In Spain, which has a large Mexican émigré population, seven suspected cases were being investigated. All had recently returned from Mexico. Spanish authorities were contacting passengers on the same flights as the people suspected of having the flu.
Canada confirmed six cases, but they were already recovering. Two suspected cases have been reported in France, nine in Colombia and one in Israel. In New Zealand authorities said that ten pupils were likely to have swine flu after a school trip to Mexico.
Traumatised by the “ghost town” memories of the severe acute respiratory syndrome (Sars) outbreak, Asian governments switched into crisis mode, racing to strengthen quarantining procedures. For Hong Kong, where Sars killed nearly 300 in 2003, the World Health Organisation’s weekend warning that this was a health event “of international concern” was especially chilling. The city was the focal point in 1968 of a flu pandemic that claimed a million lives around the world.
The World Health Organisation’s decision to raise the alert level was especially evocative because the agency’s head is Hong Kong’s former Health Minister, Margaret Chan, the doctor credited with pulling the city through the Sars outbreak.
The constant threat of bird flu mutating into a human pandemic has meant that many Asian countries now routinely use thermographic technology to screen passengers from areas where the fever may be present.
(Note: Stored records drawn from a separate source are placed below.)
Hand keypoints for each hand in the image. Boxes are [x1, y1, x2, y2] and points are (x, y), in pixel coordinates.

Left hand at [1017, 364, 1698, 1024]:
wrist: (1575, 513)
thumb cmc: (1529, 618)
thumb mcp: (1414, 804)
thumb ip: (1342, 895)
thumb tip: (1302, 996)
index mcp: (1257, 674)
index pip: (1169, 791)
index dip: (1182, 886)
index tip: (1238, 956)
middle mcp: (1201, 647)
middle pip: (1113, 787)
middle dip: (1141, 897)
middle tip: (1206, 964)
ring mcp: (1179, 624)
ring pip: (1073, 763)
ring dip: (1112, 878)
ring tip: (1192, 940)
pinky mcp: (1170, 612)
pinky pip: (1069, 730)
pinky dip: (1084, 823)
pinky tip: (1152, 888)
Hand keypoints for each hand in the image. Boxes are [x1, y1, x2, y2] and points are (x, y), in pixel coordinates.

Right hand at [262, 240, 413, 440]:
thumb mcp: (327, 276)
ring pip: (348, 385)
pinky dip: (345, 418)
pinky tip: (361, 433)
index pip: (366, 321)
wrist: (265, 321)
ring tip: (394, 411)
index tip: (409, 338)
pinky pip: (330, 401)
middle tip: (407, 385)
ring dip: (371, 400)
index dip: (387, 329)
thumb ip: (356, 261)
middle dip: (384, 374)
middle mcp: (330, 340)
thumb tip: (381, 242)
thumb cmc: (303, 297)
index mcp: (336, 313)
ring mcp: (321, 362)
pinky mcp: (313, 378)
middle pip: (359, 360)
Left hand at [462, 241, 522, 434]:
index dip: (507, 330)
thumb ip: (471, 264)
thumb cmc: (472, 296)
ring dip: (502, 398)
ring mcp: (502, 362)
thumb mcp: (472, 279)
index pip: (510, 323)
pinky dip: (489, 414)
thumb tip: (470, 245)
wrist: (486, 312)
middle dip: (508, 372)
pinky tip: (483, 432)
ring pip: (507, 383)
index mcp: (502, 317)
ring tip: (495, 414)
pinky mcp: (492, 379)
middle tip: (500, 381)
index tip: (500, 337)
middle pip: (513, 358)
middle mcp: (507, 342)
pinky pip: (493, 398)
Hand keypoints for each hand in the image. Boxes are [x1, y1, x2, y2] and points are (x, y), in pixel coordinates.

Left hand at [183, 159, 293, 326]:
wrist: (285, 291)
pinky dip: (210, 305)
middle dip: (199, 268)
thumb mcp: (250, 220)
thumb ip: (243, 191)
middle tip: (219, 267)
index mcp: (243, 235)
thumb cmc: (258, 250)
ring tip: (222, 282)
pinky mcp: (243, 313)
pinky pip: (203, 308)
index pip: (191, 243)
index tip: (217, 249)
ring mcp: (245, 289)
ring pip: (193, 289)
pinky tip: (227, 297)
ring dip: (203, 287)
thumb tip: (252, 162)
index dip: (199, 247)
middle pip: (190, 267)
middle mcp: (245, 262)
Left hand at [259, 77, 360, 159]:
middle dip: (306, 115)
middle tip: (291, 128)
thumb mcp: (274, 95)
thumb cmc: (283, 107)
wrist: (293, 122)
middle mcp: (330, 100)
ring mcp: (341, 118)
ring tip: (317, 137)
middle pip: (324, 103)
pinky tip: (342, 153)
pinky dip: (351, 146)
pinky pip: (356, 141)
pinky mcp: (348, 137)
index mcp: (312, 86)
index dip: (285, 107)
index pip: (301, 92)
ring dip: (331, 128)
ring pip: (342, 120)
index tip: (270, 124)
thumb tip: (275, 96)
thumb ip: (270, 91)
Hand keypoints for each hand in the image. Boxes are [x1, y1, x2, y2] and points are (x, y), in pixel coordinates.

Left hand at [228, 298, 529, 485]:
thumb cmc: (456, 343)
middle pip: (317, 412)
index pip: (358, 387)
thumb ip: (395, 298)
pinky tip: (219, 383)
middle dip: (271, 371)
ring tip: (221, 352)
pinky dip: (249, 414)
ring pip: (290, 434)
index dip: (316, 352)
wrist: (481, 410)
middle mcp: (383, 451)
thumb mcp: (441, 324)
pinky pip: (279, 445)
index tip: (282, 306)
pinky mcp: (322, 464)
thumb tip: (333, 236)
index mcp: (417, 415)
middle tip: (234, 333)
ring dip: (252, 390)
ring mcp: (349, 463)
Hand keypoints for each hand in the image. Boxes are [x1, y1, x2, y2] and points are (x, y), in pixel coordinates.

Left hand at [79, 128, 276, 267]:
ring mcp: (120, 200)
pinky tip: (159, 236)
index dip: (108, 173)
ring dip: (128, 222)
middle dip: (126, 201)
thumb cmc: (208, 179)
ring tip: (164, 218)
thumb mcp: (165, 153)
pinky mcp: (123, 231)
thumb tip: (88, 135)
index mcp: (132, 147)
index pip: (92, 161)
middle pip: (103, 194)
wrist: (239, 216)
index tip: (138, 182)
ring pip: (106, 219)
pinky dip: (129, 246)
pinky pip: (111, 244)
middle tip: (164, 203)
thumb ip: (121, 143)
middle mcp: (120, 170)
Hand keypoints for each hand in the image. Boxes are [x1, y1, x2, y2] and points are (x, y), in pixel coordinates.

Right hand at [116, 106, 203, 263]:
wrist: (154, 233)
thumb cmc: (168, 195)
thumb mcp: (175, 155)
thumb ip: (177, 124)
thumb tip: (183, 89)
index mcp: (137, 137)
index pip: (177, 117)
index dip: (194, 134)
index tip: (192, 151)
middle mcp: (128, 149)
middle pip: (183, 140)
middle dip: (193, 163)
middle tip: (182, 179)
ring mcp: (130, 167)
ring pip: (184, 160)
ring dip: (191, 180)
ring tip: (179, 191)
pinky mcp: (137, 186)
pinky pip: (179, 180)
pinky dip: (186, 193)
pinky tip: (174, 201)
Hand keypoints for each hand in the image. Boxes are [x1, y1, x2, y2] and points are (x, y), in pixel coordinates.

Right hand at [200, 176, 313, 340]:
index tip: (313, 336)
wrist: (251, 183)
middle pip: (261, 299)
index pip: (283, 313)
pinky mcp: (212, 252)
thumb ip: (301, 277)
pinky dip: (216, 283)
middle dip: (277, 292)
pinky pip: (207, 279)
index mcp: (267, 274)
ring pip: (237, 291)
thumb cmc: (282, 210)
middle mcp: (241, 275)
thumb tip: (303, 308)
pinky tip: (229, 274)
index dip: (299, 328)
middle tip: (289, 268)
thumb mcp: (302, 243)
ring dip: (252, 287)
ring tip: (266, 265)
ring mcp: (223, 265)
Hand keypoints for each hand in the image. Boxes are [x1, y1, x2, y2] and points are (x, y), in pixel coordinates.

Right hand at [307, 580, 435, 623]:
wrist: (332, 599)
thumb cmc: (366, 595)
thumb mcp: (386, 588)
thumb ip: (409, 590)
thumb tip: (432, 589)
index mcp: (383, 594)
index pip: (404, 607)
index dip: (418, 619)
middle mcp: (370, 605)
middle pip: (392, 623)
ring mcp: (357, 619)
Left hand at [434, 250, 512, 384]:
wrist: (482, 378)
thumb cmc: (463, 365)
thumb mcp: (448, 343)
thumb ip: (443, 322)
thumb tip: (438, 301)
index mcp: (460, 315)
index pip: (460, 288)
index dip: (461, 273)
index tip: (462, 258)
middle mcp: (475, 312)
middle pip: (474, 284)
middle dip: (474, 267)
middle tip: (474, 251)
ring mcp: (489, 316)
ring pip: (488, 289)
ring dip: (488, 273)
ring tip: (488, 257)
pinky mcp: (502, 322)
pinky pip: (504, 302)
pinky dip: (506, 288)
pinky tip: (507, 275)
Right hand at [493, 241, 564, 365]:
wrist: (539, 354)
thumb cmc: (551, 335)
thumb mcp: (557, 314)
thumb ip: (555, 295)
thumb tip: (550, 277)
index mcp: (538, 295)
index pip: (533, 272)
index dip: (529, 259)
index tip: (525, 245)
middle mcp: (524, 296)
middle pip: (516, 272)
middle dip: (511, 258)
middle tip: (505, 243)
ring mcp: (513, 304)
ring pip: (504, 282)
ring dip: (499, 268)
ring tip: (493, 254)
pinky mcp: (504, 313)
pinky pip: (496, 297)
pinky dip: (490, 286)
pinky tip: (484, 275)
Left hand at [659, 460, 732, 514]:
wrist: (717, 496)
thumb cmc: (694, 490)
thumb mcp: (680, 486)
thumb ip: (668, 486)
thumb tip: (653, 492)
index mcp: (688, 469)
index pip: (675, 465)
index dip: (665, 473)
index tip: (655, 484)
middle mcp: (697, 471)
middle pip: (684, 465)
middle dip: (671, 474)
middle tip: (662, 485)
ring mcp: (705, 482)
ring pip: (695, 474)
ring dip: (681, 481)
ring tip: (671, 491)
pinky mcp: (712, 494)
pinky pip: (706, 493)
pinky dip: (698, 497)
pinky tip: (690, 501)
Those checks are now being run on passengers arriving from Mexico, California and Texas. Countries that do not have the equipment are using medical questionnaires and other health checks.
With big travel agencies cancelling all flights to Mexico, and emergency health ministry hotlines overrun with calls, Japan’s Prime Minister, Taro Aso, convened the Cabinet crisis committee and ordered it to “stop the entry of swine flu at Japan’s borders”.
The White House said that President Obama’s health “was never in any danger”, despite reports that Felipe Solis, an archaeologist he met on a trip to Mexico last week, had died soon after from “flu-like symptoms”.
Robert Gibbs, the White House Press Secretary, said that based on the incubation period for swine flu, there was no reason for Mr Obama to be tested for the disease. Although the President is being briefed on the situation every few hours, Mr Gibbs insisted: “This is not a time for panic.”